--- Provided entries ---

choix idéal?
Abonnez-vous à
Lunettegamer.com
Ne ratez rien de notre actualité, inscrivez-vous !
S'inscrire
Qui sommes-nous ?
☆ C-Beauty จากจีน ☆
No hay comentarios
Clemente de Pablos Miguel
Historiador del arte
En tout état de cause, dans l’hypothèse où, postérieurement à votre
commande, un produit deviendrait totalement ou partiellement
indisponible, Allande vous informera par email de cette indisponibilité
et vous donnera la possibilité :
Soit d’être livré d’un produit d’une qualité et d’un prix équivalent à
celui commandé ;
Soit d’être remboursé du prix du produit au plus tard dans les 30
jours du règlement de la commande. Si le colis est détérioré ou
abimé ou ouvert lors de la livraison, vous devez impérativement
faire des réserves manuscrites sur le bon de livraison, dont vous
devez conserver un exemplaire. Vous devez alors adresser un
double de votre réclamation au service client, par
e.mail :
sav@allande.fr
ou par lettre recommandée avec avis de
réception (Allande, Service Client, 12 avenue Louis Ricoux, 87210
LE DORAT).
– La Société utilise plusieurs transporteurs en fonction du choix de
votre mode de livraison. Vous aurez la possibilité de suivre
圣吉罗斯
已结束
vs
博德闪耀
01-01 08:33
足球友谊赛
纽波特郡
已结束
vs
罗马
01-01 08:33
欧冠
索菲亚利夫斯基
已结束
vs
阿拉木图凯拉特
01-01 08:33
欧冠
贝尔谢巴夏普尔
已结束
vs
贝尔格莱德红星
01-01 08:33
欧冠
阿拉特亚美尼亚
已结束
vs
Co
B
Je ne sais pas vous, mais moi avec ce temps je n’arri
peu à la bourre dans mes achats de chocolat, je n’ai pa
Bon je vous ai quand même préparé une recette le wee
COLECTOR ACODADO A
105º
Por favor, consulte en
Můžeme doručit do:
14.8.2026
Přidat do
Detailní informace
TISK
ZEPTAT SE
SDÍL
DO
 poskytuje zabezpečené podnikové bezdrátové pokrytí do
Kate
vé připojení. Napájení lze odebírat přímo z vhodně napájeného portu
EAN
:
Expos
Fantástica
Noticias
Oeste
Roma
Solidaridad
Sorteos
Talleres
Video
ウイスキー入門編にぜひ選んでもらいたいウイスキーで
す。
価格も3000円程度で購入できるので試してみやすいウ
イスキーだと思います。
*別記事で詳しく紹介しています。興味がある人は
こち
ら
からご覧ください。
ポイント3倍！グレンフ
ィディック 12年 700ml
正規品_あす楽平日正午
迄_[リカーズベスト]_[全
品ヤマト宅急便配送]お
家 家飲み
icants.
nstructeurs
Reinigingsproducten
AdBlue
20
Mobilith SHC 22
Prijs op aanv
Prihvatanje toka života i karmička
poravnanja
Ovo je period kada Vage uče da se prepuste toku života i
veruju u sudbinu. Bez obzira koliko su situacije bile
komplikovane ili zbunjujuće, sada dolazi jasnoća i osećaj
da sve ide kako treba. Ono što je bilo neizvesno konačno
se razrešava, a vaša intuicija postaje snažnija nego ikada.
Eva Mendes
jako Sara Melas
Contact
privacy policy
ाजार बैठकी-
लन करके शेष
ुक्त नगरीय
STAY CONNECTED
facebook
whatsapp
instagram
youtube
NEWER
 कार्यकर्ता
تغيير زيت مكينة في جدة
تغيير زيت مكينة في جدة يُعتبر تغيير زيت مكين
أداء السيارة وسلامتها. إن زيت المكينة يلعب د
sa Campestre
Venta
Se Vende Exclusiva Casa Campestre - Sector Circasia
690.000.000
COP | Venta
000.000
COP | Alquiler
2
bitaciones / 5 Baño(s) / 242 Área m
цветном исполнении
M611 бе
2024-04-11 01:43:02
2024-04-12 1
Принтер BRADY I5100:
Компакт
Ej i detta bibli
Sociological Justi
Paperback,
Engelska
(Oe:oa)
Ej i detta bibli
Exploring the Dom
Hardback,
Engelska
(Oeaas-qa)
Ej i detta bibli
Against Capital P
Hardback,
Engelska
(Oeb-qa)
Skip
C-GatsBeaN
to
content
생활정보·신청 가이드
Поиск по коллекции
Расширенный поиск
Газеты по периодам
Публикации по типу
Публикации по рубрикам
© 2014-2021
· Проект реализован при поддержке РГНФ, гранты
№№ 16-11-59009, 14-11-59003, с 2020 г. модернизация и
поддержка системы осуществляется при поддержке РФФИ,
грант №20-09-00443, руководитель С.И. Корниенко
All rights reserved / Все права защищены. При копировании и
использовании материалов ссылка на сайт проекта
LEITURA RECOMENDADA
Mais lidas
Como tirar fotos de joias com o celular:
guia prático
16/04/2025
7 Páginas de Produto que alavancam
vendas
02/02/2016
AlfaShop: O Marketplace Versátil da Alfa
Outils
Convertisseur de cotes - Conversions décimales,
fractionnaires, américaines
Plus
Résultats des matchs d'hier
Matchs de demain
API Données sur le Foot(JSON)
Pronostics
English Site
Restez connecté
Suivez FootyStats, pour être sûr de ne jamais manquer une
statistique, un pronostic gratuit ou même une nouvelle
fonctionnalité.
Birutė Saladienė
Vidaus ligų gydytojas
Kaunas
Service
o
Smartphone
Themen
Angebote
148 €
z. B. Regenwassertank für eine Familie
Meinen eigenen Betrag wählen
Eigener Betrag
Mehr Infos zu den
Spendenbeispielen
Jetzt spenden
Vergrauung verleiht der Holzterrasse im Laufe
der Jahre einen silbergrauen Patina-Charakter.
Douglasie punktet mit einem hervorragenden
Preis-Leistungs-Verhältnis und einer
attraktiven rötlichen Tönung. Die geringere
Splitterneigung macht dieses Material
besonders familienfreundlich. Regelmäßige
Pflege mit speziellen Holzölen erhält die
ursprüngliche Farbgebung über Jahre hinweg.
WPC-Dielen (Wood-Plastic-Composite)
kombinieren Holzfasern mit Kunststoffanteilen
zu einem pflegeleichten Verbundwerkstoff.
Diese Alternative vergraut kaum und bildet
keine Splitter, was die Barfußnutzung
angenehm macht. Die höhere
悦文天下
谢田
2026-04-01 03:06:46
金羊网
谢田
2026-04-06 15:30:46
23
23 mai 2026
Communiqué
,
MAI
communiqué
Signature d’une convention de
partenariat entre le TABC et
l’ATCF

--- Task item ---
The reply should hold only the lines of the listing above starting at the line containing "Lunettegamer.com" and ending at the line containing "et vous donnera", exactly as written.

--- Result below ---
Lunettegamer.com
Ne ratez rien de notre actualité, inscrivez-vous !
S'inscrire
Qui sommes-nous ?
☆ C-Beauty จากจีน ☆
No hay comentarios
Clemente de Pablos Miguel
Historiador del arte
En tout état de cause, dans l’hypothèse où, postérieurement à votre
commande, un produit deviendrait totalement ou partiellement
indisponible, Allande vous informera par email de cette indisponibilité
et vous donnera la possibilité :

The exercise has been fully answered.